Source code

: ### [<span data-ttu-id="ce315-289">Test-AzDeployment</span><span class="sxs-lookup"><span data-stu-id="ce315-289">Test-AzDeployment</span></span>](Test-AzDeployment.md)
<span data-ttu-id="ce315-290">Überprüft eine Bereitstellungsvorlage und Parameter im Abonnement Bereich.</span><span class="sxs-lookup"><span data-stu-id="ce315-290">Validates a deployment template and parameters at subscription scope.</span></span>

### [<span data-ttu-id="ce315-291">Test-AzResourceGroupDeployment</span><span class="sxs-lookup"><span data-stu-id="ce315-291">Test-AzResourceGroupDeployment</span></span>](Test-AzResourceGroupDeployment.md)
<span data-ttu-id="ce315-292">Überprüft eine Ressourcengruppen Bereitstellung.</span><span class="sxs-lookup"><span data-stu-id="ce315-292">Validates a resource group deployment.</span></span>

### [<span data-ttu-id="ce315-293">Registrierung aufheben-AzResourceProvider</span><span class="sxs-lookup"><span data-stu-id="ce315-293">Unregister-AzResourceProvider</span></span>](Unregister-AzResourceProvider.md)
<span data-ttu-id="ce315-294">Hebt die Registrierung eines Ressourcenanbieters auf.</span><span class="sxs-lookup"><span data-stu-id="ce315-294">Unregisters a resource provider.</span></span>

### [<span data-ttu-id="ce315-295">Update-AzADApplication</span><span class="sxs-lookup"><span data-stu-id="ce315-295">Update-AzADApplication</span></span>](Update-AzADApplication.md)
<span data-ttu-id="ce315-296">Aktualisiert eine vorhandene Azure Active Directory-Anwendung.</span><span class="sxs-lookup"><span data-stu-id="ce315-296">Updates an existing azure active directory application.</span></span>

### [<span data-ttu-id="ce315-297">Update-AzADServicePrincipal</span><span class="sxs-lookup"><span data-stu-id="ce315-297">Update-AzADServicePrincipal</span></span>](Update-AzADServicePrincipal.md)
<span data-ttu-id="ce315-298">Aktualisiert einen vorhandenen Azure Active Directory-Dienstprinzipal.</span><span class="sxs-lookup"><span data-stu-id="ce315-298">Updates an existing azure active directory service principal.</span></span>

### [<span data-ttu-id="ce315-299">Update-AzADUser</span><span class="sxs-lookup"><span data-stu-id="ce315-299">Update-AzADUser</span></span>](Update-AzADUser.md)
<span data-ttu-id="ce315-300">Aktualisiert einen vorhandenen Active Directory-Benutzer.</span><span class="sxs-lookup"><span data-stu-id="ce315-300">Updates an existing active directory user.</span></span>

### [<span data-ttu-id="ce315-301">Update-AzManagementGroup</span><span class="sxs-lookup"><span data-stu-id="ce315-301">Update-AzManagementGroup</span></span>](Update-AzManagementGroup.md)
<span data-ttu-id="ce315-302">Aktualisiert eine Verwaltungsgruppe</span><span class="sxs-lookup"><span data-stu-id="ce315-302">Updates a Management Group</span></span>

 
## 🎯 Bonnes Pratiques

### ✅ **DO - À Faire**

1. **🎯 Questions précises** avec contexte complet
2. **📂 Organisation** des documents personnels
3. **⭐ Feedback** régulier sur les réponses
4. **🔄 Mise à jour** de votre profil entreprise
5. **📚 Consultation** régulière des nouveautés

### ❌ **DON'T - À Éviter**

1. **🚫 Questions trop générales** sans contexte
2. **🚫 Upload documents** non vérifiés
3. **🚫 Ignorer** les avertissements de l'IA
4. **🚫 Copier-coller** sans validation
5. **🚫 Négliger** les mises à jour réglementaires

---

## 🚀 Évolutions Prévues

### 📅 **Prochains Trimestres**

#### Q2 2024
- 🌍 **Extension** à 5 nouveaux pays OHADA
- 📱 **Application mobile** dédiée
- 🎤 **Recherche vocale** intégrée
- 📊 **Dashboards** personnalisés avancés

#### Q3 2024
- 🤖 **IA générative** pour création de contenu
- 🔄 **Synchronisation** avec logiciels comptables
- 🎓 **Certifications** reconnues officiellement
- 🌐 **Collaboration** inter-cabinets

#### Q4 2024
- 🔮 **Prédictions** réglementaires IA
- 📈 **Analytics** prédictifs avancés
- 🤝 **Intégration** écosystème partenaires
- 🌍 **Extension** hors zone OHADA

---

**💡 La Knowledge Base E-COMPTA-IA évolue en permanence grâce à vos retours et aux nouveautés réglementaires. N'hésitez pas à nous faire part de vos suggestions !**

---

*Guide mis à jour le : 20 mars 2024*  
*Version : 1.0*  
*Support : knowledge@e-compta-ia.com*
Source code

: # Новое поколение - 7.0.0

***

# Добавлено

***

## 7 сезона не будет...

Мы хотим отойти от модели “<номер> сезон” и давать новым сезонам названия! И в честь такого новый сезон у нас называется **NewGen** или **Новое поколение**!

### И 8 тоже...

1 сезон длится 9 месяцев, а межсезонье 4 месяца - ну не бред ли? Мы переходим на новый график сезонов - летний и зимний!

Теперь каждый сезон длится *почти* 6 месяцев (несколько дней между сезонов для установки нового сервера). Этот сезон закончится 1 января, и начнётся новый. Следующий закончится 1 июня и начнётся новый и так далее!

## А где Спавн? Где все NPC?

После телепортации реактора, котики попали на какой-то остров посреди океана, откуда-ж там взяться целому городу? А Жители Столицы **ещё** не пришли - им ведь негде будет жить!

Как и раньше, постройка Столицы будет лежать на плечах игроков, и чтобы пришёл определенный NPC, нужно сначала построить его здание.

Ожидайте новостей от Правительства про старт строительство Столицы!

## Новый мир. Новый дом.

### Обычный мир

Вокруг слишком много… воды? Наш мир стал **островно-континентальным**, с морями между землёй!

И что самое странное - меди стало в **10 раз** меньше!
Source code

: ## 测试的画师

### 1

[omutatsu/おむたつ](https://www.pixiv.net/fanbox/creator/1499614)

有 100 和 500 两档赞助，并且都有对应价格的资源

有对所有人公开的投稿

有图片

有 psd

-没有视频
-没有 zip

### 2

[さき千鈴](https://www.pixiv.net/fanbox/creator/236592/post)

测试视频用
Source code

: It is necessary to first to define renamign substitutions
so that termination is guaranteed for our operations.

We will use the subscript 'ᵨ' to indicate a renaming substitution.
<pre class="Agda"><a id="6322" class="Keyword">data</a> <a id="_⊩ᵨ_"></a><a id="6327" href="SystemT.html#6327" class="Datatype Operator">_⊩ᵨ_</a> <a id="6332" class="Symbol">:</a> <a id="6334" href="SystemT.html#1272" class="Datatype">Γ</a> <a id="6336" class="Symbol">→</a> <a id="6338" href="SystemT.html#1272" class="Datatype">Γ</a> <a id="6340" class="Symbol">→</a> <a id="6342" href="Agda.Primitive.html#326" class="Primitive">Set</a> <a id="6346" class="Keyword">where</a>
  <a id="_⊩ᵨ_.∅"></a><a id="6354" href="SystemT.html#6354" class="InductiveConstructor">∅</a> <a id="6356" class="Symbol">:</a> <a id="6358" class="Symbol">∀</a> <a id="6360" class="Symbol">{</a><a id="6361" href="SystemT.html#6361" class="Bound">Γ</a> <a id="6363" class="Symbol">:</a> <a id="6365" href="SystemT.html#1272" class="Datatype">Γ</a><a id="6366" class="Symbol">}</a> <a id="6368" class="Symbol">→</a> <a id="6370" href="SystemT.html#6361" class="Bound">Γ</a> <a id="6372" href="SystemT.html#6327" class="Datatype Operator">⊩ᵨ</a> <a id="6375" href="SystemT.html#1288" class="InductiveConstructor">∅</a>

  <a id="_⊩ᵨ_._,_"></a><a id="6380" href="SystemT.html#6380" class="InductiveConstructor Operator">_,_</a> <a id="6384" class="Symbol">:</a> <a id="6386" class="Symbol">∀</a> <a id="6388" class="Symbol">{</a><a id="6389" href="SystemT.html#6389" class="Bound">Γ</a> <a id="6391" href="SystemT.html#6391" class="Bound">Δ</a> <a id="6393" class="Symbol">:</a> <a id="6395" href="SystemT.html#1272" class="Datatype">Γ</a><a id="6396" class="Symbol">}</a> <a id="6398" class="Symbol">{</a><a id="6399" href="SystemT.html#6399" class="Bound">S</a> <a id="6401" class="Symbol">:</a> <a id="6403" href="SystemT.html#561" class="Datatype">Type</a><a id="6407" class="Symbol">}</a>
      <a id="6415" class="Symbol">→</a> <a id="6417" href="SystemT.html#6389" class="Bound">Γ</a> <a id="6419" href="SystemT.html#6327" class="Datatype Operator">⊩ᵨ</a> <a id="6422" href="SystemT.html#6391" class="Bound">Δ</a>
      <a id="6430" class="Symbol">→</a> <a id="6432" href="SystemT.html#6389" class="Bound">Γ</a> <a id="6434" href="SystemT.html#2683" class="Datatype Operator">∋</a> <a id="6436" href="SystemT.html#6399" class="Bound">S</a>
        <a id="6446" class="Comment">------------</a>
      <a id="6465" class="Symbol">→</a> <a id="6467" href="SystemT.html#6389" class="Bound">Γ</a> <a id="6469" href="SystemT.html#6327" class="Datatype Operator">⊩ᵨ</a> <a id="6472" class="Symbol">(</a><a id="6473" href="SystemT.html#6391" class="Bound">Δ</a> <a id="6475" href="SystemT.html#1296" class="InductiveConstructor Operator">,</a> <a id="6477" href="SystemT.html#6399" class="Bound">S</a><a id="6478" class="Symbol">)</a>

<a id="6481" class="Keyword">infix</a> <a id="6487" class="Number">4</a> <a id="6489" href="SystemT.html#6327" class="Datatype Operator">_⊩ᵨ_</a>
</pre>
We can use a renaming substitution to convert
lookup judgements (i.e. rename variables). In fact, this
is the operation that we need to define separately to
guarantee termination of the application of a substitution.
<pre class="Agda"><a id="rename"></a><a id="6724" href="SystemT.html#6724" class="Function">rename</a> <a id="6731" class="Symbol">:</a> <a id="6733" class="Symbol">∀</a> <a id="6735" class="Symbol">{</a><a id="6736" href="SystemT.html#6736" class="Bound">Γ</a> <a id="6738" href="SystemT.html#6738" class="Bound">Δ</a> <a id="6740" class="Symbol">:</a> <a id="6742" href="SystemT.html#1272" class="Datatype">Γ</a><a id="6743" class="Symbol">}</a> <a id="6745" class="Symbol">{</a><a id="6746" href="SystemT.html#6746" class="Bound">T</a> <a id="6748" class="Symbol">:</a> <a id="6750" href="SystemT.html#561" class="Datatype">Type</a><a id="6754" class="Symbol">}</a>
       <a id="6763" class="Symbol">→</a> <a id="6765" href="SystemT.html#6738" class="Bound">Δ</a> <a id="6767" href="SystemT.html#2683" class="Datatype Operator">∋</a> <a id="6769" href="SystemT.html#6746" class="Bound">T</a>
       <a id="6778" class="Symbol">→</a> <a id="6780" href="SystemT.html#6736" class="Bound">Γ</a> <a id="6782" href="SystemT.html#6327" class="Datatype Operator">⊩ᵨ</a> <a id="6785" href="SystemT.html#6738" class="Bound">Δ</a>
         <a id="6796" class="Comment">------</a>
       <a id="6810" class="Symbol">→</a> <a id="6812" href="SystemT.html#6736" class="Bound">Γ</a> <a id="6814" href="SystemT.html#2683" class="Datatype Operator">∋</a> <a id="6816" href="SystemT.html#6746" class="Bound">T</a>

##############################

Exercise instructions - Using the listing above, copy exactly the line that contains "- 🌍 **Extension** à 5 nouveaux pays OHADA", the line that contains "## 7 сезона не будет...", and each line that falls between them.

Output for this exercise -
- 🌍 **Extension** à 5 nouveaux pays OHADA
- 📱 **Application mobile** dédiée
- 🎤 **Recherche vocale** intégrée
- 📊 **Dashboards** personnalisés avancés

#### Q3 2024
- 🤖 **IA générative** pour création de contenu
- 🔄 **Synchronisation** avec logiciels comptables
- 🎓 **Certifications** reconnues officiellement
- 🌐 **Collaboration** inter-cabinets

#### Q4 2024
- 🔮 **Prédictions** réglementaires IA
- 📈 **Analytics** prédictifs avancés
- 🤝 **Intégration** écosystème partenaires
- 🌍 **Extension** hors zone OHADA

---

**💡 La Knowledge Base E-COMPTA-IA évolue en permanence grâce à vos retours et aux nouveautés réglementaires. N'hésitez pas à nous faire part de vos suggestions !**

---

*Guide mis à jour le : 20 mars 2024*  
*Version : 1.0*  
*Support : knowledge@e-compta-ia.com*
Source code

: # Новое поколение - 7.0.0

***

# Добавлено

***

## 7 сезона не будет...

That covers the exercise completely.